Screenshot of this question was making the rounds last week. But this article covers testing against all the well-known models out there.
Also includes outtakes on the ‘reasoning’ models.
It’s overhyped in many areas, but it is undeniably improving. The real question is: will it “snowball” by improving itself in a positive feedback loop? If it does, how much snow covered slope is in front of it for it to roll down?
I think its far more likely to degrade itself in a feedback loop.
It’s already happening. GPT 5.2 is noticeably worse than previous versions.
It’s called model collapse.
To clarify : model collapse is a hypothetical phenomenon that has only been observed in toy models under extreme circumstances. This is not related in any way to what is happening at OpenAI.
OpenAI made a bunch of choices in their product design which basically boil down to “what if we used a cheaper, dumber model to reply to you once in a while”.
I feel that a lot of what is improving in the recent batch of model releases is the vetting of their training data - basically the opposite of model collapse.
Nothing requires an LLM to train on the entire internet.
That’s an excellent point! On that topic I recently listened to an interview of the founder of EleutherAI, who focuses on training small language models. She said they were able to train a 1B parameters reasoning model with 50K Wikipedia articles and carefully curated RL traces. The thing could run in your smartphone and is at parity with much larger models trained on trillions of tokens.

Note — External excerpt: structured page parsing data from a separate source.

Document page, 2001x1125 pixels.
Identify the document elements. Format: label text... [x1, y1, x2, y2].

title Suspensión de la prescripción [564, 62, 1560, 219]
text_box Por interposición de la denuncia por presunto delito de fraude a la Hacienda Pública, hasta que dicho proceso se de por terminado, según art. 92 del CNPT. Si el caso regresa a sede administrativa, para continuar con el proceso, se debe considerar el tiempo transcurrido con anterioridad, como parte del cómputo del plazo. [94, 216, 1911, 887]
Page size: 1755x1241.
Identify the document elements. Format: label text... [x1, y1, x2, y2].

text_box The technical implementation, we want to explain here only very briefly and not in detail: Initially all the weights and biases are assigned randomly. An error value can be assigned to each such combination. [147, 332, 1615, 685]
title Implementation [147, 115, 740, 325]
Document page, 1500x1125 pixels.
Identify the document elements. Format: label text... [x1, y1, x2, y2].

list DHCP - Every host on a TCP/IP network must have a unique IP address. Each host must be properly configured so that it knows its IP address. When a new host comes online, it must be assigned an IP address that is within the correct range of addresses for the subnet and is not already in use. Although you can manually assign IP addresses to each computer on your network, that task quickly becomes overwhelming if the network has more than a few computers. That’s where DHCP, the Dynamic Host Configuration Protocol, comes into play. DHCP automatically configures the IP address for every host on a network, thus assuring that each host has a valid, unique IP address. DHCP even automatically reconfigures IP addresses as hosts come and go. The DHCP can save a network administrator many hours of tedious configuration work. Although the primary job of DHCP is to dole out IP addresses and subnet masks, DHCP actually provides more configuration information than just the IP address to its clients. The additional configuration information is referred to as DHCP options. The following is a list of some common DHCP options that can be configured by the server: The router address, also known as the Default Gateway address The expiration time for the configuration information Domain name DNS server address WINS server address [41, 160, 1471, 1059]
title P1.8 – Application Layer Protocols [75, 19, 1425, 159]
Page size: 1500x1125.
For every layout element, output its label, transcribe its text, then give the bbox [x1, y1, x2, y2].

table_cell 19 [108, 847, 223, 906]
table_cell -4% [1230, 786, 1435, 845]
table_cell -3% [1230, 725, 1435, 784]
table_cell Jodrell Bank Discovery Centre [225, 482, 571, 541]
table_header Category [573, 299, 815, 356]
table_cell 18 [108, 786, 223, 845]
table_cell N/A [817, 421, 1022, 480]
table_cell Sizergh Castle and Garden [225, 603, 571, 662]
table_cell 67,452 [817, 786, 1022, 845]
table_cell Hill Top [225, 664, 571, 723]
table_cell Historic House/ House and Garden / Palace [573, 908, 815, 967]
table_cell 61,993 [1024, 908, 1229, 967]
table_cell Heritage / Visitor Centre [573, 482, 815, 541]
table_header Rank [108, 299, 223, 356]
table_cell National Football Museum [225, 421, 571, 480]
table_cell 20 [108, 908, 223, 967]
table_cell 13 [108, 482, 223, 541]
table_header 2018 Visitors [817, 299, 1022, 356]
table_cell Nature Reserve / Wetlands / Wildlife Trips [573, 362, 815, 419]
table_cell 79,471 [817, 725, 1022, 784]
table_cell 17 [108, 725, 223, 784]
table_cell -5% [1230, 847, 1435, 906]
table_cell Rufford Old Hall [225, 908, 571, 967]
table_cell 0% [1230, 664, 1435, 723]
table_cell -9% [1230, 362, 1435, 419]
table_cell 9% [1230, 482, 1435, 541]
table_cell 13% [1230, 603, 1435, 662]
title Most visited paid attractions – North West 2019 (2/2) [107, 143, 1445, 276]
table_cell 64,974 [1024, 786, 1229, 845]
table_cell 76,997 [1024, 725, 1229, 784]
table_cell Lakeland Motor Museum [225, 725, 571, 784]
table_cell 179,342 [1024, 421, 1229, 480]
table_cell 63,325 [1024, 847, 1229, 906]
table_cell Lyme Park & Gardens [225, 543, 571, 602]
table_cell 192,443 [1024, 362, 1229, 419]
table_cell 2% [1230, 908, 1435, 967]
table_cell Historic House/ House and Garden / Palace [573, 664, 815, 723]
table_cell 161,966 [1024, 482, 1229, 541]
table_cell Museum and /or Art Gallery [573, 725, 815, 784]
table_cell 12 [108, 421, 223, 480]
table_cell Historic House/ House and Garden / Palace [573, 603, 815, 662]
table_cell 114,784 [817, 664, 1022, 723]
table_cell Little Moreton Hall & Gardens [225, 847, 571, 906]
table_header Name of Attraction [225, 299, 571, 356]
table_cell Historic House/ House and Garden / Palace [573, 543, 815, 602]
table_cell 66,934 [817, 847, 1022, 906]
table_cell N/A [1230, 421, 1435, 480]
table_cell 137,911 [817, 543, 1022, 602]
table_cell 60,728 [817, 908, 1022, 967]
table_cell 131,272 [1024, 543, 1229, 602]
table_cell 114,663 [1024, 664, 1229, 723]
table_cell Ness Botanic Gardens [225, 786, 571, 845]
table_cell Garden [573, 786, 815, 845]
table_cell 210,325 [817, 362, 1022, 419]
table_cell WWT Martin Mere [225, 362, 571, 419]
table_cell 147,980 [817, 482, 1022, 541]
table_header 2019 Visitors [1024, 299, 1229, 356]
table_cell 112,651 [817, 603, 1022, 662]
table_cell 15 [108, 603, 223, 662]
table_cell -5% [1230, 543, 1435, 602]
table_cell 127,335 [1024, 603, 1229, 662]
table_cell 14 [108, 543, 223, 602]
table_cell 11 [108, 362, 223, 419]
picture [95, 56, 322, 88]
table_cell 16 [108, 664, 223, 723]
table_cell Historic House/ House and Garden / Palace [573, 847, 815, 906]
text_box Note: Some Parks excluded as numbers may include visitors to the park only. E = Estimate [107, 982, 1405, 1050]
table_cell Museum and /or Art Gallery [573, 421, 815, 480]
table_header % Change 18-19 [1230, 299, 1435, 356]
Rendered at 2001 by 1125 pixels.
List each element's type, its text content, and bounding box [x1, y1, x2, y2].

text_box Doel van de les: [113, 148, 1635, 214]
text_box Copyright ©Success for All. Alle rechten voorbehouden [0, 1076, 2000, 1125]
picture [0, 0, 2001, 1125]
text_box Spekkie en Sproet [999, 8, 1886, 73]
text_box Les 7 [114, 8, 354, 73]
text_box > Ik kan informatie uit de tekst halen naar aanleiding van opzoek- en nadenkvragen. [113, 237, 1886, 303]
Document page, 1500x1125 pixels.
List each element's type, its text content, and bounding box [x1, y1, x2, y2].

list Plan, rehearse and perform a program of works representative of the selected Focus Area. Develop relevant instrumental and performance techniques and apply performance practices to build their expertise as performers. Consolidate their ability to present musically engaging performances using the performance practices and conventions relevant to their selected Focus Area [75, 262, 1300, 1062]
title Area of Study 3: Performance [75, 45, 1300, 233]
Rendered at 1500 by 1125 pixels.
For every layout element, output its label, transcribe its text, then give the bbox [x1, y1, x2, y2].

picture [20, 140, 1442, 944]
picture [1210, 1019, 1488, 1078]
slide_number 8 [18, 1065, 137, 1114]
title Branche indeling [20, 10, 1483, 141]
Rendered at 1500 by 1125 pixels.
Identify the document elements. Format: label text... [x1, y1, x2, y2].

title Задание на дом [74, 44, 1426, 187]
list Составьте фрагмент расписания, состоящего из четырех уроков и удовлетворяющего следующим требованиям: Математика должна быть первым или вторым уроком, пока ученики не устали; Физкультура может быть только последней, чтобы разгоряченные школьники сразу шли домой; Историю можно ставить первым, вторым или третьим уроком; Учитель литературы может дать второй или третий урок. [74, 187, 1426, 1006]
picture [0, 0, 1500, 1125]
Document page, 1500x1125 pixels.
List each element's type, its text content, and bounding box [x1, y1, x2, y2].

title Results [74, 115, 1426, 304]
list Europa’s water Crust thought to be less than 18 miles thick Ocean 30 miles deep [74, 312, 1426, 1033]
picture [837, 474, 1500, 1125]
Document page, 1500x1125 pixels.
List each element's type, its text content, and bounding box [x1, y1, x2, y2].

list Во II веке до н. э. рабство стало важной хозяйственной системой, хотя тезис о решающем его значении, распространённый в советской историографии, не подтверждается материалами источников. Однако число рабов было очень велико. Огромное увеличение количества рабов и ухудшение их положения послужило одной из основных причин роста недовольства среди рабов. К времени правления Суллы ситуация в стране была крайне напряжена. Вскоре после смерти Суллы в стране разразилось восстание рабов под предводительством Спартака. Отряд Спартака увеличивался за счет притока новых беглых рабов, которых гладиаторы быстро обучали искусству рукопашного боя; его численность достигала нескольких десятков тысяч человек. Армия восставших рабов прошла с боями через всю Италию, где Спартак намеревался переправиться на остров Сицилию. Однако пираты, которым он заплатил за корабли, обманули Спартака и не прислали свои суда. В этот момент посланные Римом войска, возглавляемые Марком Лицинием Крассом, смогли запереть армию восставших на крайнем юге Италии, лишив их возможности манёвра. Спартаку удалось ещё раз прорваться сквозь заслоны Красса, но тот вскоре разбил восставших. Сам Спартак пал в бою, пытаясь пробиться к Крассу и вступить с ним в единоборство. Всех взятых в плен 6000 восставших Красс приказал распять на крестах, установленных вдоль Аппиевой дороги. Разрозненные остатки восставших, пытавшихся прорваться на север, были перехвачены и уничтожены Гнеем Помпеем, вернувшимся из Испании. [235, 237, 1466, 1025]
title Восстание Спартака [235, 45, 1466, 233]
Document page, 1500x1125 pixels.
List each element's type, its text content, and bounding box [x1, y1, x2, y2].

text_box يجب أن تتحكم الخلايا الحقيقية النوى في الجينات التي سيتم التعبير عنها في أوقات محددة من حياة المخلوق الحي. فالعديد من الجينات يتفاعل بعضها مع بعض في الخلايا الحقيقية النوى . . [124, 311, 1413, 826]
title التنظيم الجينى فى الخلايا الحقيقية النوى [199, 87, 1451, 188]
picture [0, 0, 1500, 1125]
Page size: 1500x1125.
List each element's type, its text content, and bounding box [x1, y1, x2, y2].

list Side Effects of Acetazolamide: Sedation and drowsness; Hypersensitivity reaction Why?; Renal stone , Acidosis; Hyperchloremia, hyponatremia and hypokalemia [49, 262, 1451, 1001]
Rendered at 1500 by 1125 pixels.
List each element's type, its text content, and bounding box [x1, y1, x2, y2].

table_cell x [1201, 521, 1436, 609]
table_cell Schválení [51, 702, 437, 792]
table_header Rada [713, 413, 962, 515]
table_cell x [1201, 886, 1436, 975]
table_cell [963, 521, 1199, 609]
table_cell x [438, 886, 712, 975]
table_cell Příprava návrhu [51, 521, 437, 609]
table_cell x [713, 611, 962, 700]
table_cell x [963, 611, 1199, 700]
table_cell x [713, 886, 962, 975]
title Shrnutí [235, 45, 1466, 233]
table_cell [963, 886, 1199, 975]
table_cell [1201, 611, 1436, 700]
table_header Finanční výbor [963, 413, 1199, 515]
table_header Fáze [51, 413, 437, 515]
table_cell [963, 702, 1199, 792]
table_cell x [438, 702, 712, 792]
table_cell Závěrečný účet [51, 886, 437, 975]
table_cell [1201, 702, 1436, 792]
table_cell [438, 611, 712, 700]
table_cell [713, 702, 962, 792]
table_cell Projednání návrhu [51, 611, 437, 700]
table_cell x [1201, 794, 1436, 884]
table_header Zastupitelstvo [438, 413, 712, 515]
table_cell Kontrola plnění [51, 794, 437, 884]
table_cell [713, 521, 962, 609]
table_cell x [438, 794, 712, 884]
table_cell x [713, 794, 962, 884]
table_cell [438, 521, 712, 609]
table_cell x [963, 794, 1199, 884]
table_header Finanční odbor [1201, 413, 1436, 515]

She also scoffed at Common Crawl and said it contained mostly cookies and porn. She had a kind of attitude like “no wonder the big labs need to slurp trillions of tokens when the tokens are such low quality”. Very interesting approach, if you understand french I can only recommend the interview.
The very interesting part will be how successful they are at training the training data selectors to choose high quality data sources.
I think a lot of it is still done by hand, and there is also synthetic data distilled from larger models of course.